A CFD Based Explosion Risk Analysis Methodology Using Time Varying Release Rates in Dispersion Simulations

Sharad Gupta, Sunny Chan

Journal of Loss Prevention in the Process Industries, Jan 2016

Abstract

A full probabilistic Explosion Risk Analysis (ERA) is commonly used to establish overpressure exceedance curves for offshore facilities. This involves modelling a large number of gas dispersion and explosion scenarios. Capturing the time dependent build up and decay of a flammable gas cloud size along with its shape and location are important parameters that can govern the results of an ERA. Dispersion simulations using Computational Fluid Dynamics (CFD) are generally carried out in detailed ERA studies to obtain these pieces of information. However, these dispersion simulations are typically modelled with constant release rates leading to steady state results. The basic assumption used here is that the flammable gas cloud build up rate from these constant release rate dispersion simulations would mimic the actual transient cloud build up rate from a time varying release rate. This assumption does not correctly capture the physical phenomena of transient gas releases and their subsequent dispersion and may lead to very conservative results. This in turn results in potential over design of facilities with implications on time, materials and cost of a project.

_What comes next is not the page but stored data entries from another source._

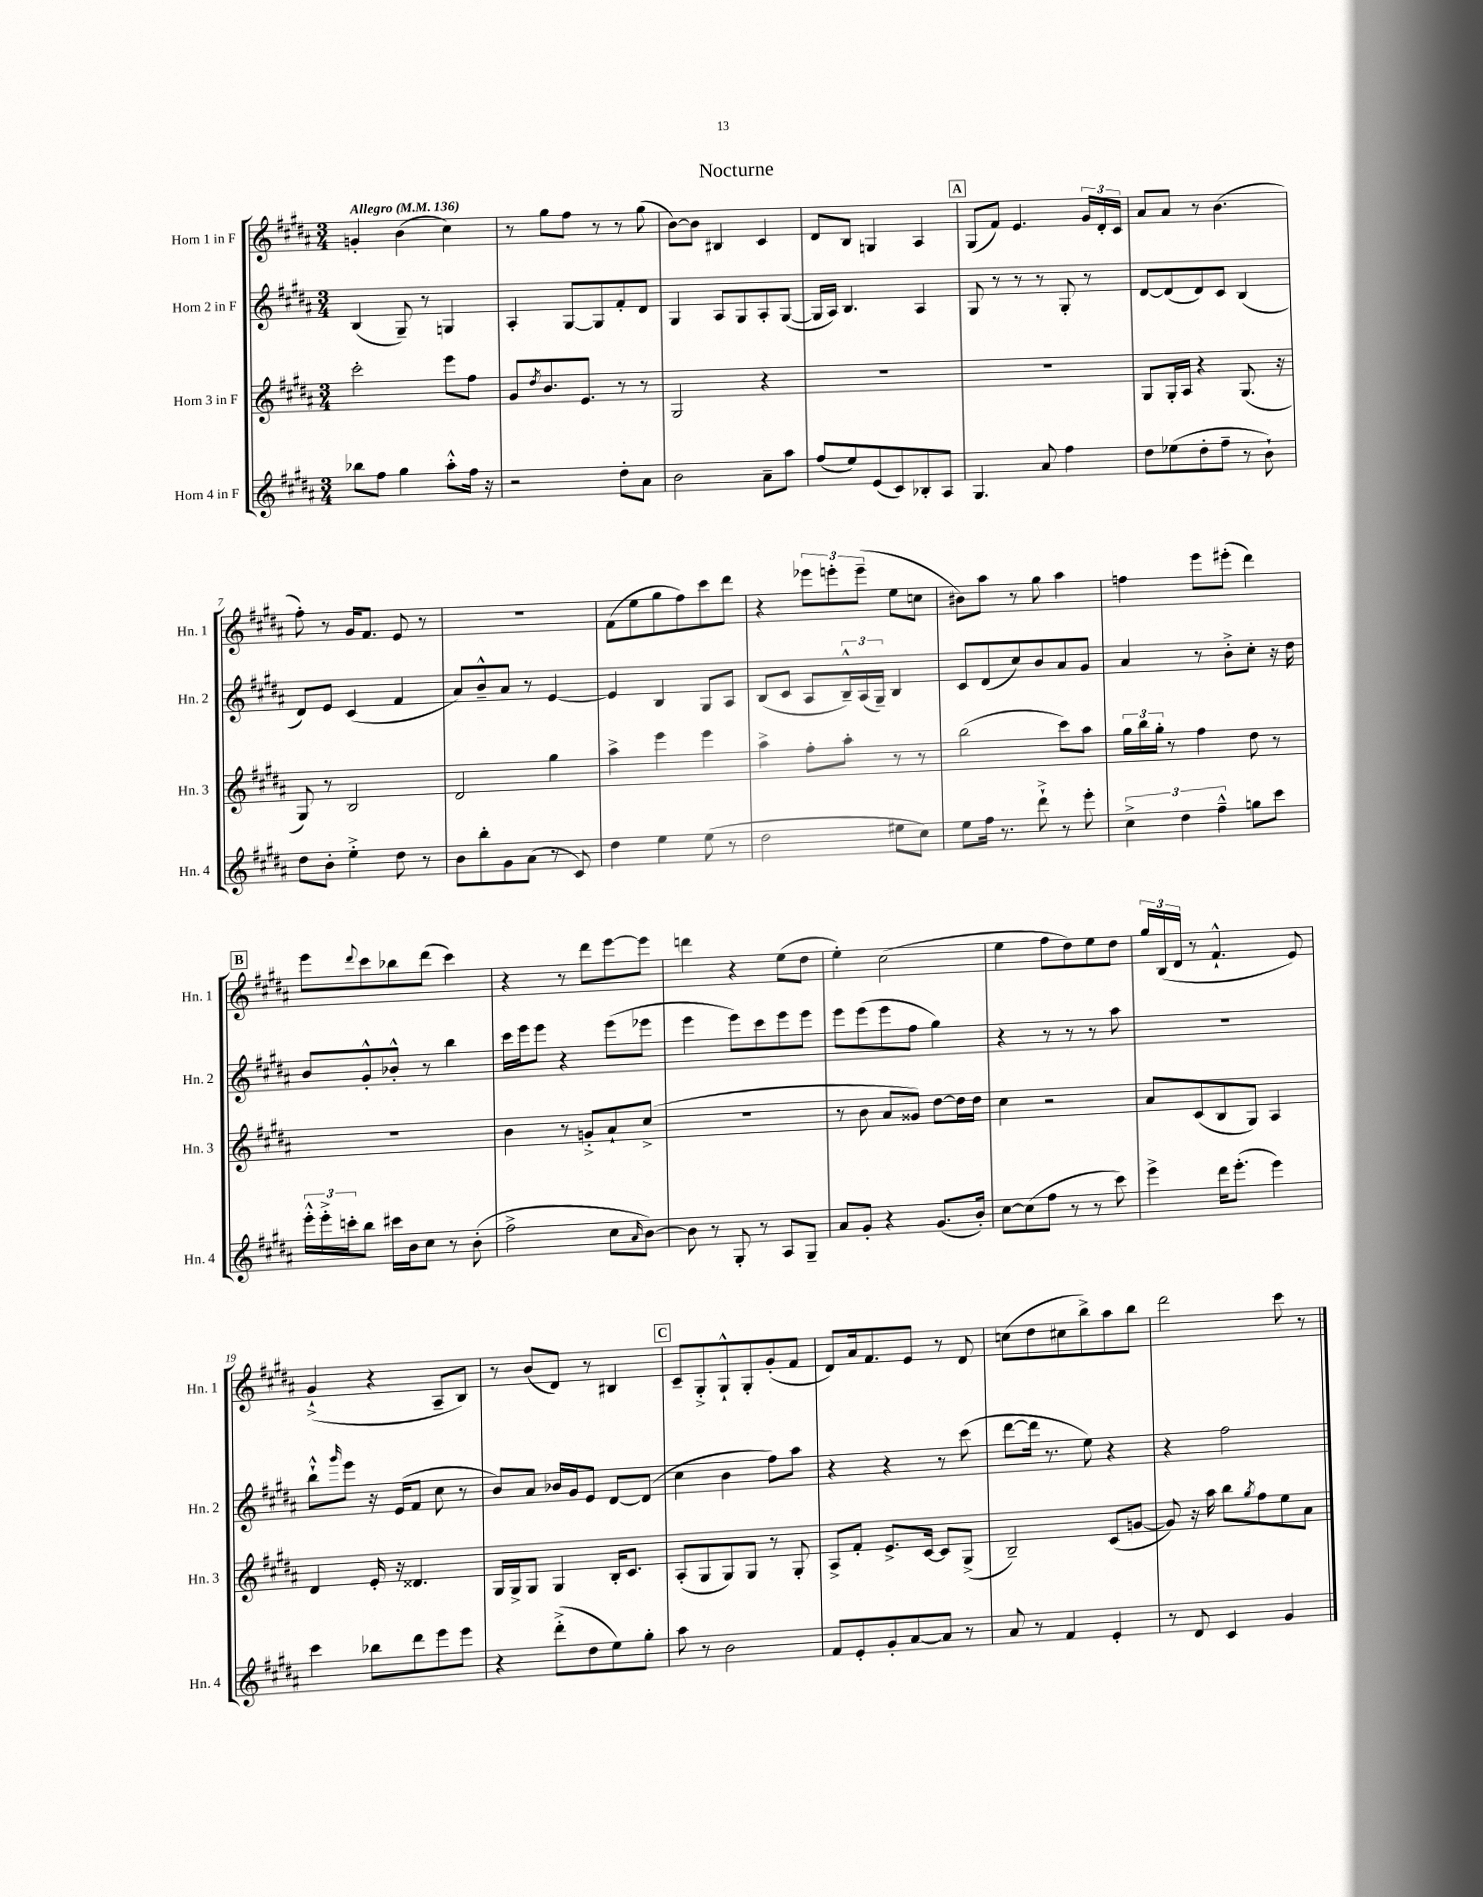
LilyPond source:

\header { title = "Nocturne" }
<<
\new StaffGroup <<
\new Staff = "s0" \with { instrumentName = "Horn 1 in F" shortInstrumentName = "Hn. 1" } {
    \clef treble \key b \major \numericTimeSignature \time 3/4 \tempo "Allegro" 4 = 136
    g'4-. b'4( cis''4) |
    r8 gis''8 fis''8 r8 r8 gis''8( |
    b'8~) b'8 bis4 cis'4 |
    dis'8 b8 g4 ais4 |
    \mark \markup { \box "A" } gis8( fis'8) e'4. \tuplet 3/2 { gis'16 dis'16-. cis'16 } |
    ais'8 ais'8 r8 b'4.( |
    fis''8-.) r8 gis'16 fis'8. e'8 r8 |
    R2. |
    fis'8( e''8 gis''8 fis''8) cis'''8 dis'''8 |
    r4 \tuplet 3/2 { ees'''8 e'''8-. e'''8--( } e''8 c''8 |
    bis'8) ais''8 r8 gis''8 ais''4 |
    f''4 e'''8 eis'''8-.( dis'''4) |
    \mark \markup { \box "B" } e'''8 \appoggiatura { dis'''8 } cis'''8 bes''8 dis'''8( cis'''4) |
    r4 r8 dis'''8 e'''8~ e'''8 |
    d'''4 r4 e''8( dis''8 |
    e''4-.) cis''2( |
    e''4 fis''8 dis''8) e''8 dis''8 |
    \tuplet 3/2 { gis''16 b16( dis'16 } r8 fis'4.-!-^ e'8) |
    gis'4-!->( r4 ais8-- b8) |
    r8 b'8( dis'8) r8 bis4 |
    \mark \markup { \box "C" } cis'8-- gis8-.-> gis8-!-^ gis8-. gis'8-.( fis'8 |
    dis'8) ais'16 fis'8. e'8 r8 dis'8 |
    c''8( dis''8 cis''8 b''8->) ais''8 b''8 |
    dis'''2 cis'''8 r8 \bar "|." |
}
\new Staff = "s1" \with { instrumentName = "Horn 2 in F" shortInstrumentName = "Hn. 2" } {
    \clef treble \key b \major \numericTimeSignature \time 3/4
    b4( gis8--) r8 g4 |
    ais4-. gis8~ gis8 fis'8-. dis'8 |
    gis4 ais8 gis8 ais8-. gis8~( |
    gis16 ais16) b4. ais4 |
    \mark \markup { \box "A" } gis8 r8 r8 r8 gis8-. r8 |
    dis'8~ dis'8( dis'8) cis'8 b4( |
    dis'8) e'8 cis'4( fis'4 |
    ais'8) b'8---^ ais'8 r8 e'4~ |
    e'4 b4 gis8 ais8 |
    b8( cis'8 ais8 \tuplet 3/2 { b16---^) ais16( gis16--) } b4 |
    cis'8 dis'8( cis''8) b'8 ais'8 gis'8 |
    ais'4 r8 b'8-.-> cis''8-. r16 dis''16 |
    \mark \markup { \box "B" } b'8 gis'8-.-^ bes'8-.-^ r8 b''4 |
    cis'''16 e'''16 e'''8 r4 e'''8( ees'''8 |
    e'''4 e'''8) cis'''8 e'''8 e'''8 |
    e'''8 e'''8( e'''8 fis''8 gis''4) |
    r4 r8 r8 r8 ais''8 |
    R2. |
    b''8-!-^ \grace { gis'''16 } e'''8 r16 e'16( fis'8 cis''8 r8 |
    b'8) ais'8 bes'16 gis'16 e'8 dis'8~ dis'8( |
    \mark \markup { \box "C" } cis''4 b'4 fis''8) ais''8 |
    r4 r4 r8 cis'''8( |
    dis'''8~ dis'''16 r8. e''8) r4 |
    r4 fis''2 \bar "|." |
}
\new Staff = "s2" \with { instrumentName = "Horn 3 in F" shortInstrumentName = "Hn. 3" } {
    \clef treble \key b \major \numericTimeSignature \time 3/4
    cis'''2-. e'''8 fis''8 |
    gis'8 \acciaccatura { dis''8 } b'8. e'8. r8 r8 |
    gis2 r4 |
    R2. |
    \mark \markup { \box "A" } R2. |
    gis8 gis16-. ais16 r4 gis8.( r16 |
    gis8) r8 b2 |
    dis'2 gis''4 |
    ais''4-> e'''4 e'''4 |
    ais''4-> fis''8-. ais''8-. r8 r8 |
    b''2( cis'''8) ais''8 |
    \tuplet 3/2 { gis''16 b''16 gis''16-. } r8 fis''4 dis''8 r8 |
    \mark \markup { \box "B" } R2. |
    b'4 r8 g'8-.-> ais'8-! cis''8->( |
    R2. |
    r8 b'8 ais'8 gisis'8) dis''8~ dis''16 dis''16 |
    cis''4 r2 |
    ais'8 cis'8( b8 gis8) ais4 |
    dis'4 e'16-. r16 disis'4. |
    gis16 gis16-> gis8 gis4 b16-. cis'8. |
    \mark \markup { \box "C" } ais8-.( gis8 gis8) gis8 r8 gis8-. |
    ais8-> fis'8-. e'8.-> cis'16~ cis'8 gis8->( |
    b2--) cis'8( g'8~ |
    g'8) r16 ais''16 b''8 \acciaccatura { gis''8 } fis''8 e''8 ais'8 \bar "|." |
}
\new Staff = "s3" \with { instrumentName = "Horn 4 in F" shortInstrumentName = "Hn. 4" } {
    \clef treble \key b \major \numericTimeSignature \time 3/4
    bes''8 fis''8 gis''4 ais''8-.-^ fis''16 r16 |
    r2 dis''8-. ais'8 |
    b'2 ais'8-- ais''8 |
    fis''8( e''8) e'8( cis'8) bes8-. ais8 |
    \mark \markup { \box "A" } gis4. ais'8 fis''4 |
    dis''8 ees''8( dis''8-. fis''8-- r8 b'8-!) |
    dis''8 b'8-. e''4-.-> dis''8 r8 |
    b'8 b''8-. gis'8 ais'8( r8 cis'8) |
    dis''4 e''4 e''8( r8 |
    dis''2 eis''8 cis''8) |
    e''8 fis''16 r8. dis'''8-!-> r8 e'''8-. |
    \tuplet 3/2 { cis''4-> dis''4 fis''4---^ } g''8 cis'''8 |
    \mark \markup { \box "B" } \tuplet 3/2 { e'''16-.-^ e'''16-.-> c'''16-. } b''8 cis'''16 b'16 cis''8 r8 b'8-.( |
    fis''2-> cis''8 \grace { ais'16 } b'8~) |
    b'8 r8 gis8-. r8 ais8 gis8-- |
    ais'8 gis'8-. r4 gis'8.( b'16-.) |
    cis''8~ cis''8( fis''8 r8 r8 cis'''8) |
    e'''4-> dis'''16 e'''8.-.( e'''4) |
    cis'''4 bes''8 dis'''8 e'''8 e'''8 |
    r4 dis'''8-.->( dis''8 e''8) gis''8-. |
    \mark \markup { \box "C" } ais''8 r8 b'2 |
    fis'8 e'8-. gis'8-. ais'8~ ais'8 r8 |
    ais'8 r8 fis'4 e'4-. |
    r8 dis'8 cis'4 gis'4 \bar "|." |
}
>>
>>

In the current work, an ERA methodology is proposed that uses time varying release rates as an input in the CFD dispersion simulations to obtain the fully transient flammable gas cloud build-up and decay, while ensuring the total time required to perform the ERA study is also reduced. It was found that the proposed ERA methodology leads to improved accuracy in dispersion results, steeper overpressure exceedance curves and a significant reduction in the Design Accidental Load (DAL) values whilst still maintaining some conservatism and also reducing the total time required to perform an ERA study.

This paper has been published in the Journal of Loss Prevention in Process Industry.